DMARC: Fortune 500 Companies Don't Use Basic Email Safety Protocol
Nearly every company in the Fortune 500 is vulnerable to phishing attacks because they fail to utilize one of the most basic email security features available, according to a recently published report.
Cybersecurity firm Agari found more than nine out of 10 companies were not making use of a domain-based message, authentication, reporting and conformance (DMARC) protocol that would combat phishing attacks that use spoofed email addresses.
DMARC is an authentication standard that will reject messages that come from an unrecognized or unauthorized source. This is a relatively common phishing tactic, in which an attacker will use a spoofed domain to make it appear as though an email is coming from a trusted source.
Unfortunately, just 39 of the 500 companies—or about eight percent—listed in the Forbes 500 are currently making use of DMARC, leaving 92 percent of the largest and most profitable organizations in the world at risk of a security breach carried out through phishing emails.
While DMARC is a relatively new protocol—it was created in 2007 as part of a partnership between PayPal and Yahoo—corporations and government organization have had a decade to implement the standards and have failed to do so.
The risk of falling short of the standard has been made evident time and time again. There have been numerous instances just in the past year in which a single account compromised by a phishing attack resulted in data—including personal information belonging to millions of users—was compromised.

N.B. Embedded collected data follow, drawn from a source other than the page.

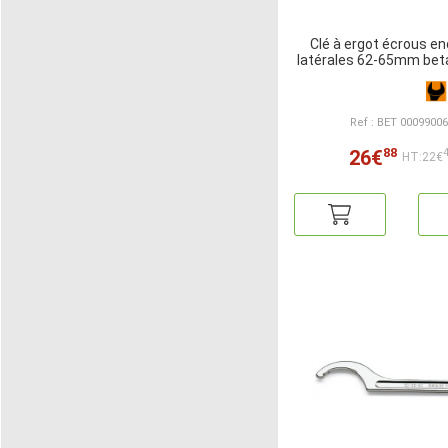
Clé à ergot écrous e
latérales 62-65mm beta
Ref : BET 0009900
88
26€
HT:22€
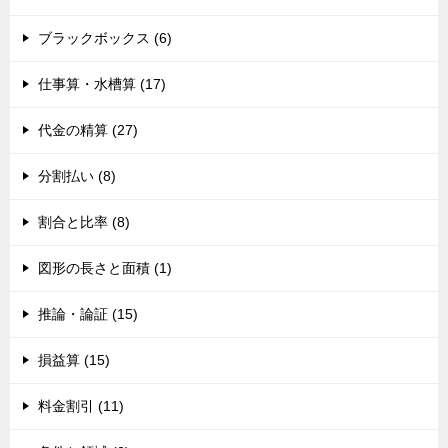
ブラックボックス (6)
仕事算・水槽算 (17)
代金の精算 (27)
分割払い (8)
割合と比率 (8)
図形の長さと面積 (1)
推論・論証 (15)
損益算 (15)
料金割引 (11)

Phishing attacks, despite their simplicity compared to hacks and other exploits, are still one of the most common methods of attack for threat actors. As many as 91 percent of all data breaches start with a phishing attack, according to recent studies.
The study by Agari didn’t name the offenders who have failed to implement the DMARC protocol, though it did highlight several of the companies who have adopted the standard in a statement to ZDNet.

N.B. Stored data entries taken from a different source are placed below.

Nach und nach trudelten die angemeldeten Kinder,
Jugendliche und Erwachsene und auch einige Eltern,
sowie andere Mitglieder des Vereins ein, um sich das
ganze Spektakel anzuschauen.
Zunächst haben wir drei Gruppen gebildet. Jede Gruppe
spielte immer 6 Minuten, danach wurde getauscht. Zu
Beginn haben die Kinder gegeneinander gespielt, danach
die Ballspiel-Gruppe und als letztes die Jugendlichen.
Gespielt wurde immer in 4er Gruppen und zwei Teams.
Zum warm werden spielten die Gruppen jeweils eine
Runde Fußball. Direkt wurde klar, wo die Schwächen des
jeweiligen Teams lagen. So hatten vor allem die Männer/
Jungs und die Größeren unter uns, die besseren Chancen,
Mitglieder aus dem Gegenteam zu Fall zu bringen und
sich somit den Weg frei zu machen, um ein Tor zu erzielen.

According to the statement, Amazon, Time Warner, Verizon, Visa and Walmart all mark unauthenticated messages as spam. Adobe, Google parent company Alphabet, Facebook, Fedex, Microsoft, Netflix, PayPal and Yahoo all reject emails outright when the domain they are sent from cannot be verified.
Large companies and organizations are not the only offenders of failing to use DMARC. Sen. Ron Wyden, D-OR, criticized the U.S. Department of Homeland Security earlier this year for failing to implement DMARC. Despite this, DHS has yet to take action to start using the protocol.
"It is unconscionable that only eight percent of the Fortune 500, and even fewer government organizations, are protecting the public against domain name spoofing," Patrick Peterson, Agari's executive chairman, said in a statement. "Phishing and other forms of digital deception are preventable, and the first step is for our largest companies and organizations to deploy DMARC, a highly-effective open standard."
Shehzad Mirza, the director of operations for the Global Cyber Alliance (GCA), said, “DMARC is an essential tool that helps prevent spam, phishing and data loss. GCA urges organizations of all sizes to embrace this technology standard to eliminate direct domain spoofing.”